— Start of Input for this task —
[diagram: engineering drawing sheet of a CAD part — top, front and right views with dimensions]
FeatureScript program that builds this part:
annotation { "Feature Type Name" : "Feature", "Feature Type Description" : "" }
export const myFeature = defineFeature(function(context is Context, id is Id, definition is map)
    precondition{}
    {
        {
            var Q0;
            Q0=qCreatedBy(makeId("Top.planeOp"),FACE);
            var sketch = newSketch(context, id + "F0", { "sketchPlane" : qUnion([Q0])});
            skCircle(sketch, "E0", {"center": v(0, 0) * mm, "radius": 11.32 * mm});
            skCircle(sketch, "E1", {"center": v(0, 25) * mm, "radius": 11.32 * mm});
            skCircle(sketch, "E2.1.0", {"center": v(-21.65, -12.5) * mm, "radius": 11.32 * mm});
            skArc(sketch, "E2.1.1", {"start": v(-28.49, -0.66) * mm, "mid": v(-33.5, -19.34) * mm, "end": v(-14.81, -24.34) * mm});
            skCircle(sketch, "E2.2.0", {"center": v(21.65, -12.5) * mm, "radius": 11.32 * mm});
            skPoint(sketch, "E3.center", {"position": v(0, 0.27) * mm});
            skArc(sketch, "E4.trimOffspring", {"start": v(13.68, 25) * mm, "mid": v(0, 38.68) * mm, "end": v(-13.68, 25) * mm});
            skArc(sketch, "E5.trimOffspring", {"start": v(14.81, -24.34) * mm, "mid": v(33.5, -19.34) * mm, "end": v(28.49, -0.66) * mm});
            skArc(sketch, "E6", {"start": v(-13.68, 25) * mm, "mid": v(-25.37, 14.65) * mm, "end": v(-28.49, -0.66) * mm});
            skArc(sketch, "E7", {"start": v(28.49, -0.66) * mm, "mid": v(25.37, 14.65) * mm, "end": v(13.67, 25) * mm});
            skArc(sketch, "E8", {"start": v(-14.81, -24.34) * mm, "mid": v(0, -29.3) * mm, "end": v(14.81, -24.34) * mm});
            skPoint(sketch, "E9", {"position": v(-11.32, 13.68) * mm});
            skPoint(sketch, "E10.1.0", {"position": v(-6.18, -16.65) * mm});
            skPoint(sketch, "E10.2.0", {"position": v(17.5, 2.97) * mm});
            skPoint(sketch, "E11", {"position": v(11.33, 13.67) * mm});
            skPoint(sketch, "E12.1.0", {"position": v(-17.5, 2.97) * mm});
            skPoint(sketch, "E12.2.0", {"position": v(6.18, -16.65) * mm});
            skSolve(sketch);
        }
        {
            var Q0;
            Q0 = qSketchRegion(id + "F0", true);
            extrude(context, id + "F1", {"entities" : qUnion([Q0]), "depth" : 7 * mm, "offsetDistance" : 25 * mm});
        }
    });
— End of Input for this task —
Copy out each line in the rows above that contains the word "part".

[diagram: engineering drawing sheet of a CAD part — top, front and right views with dimensions]
FeatureScript program that builds this part:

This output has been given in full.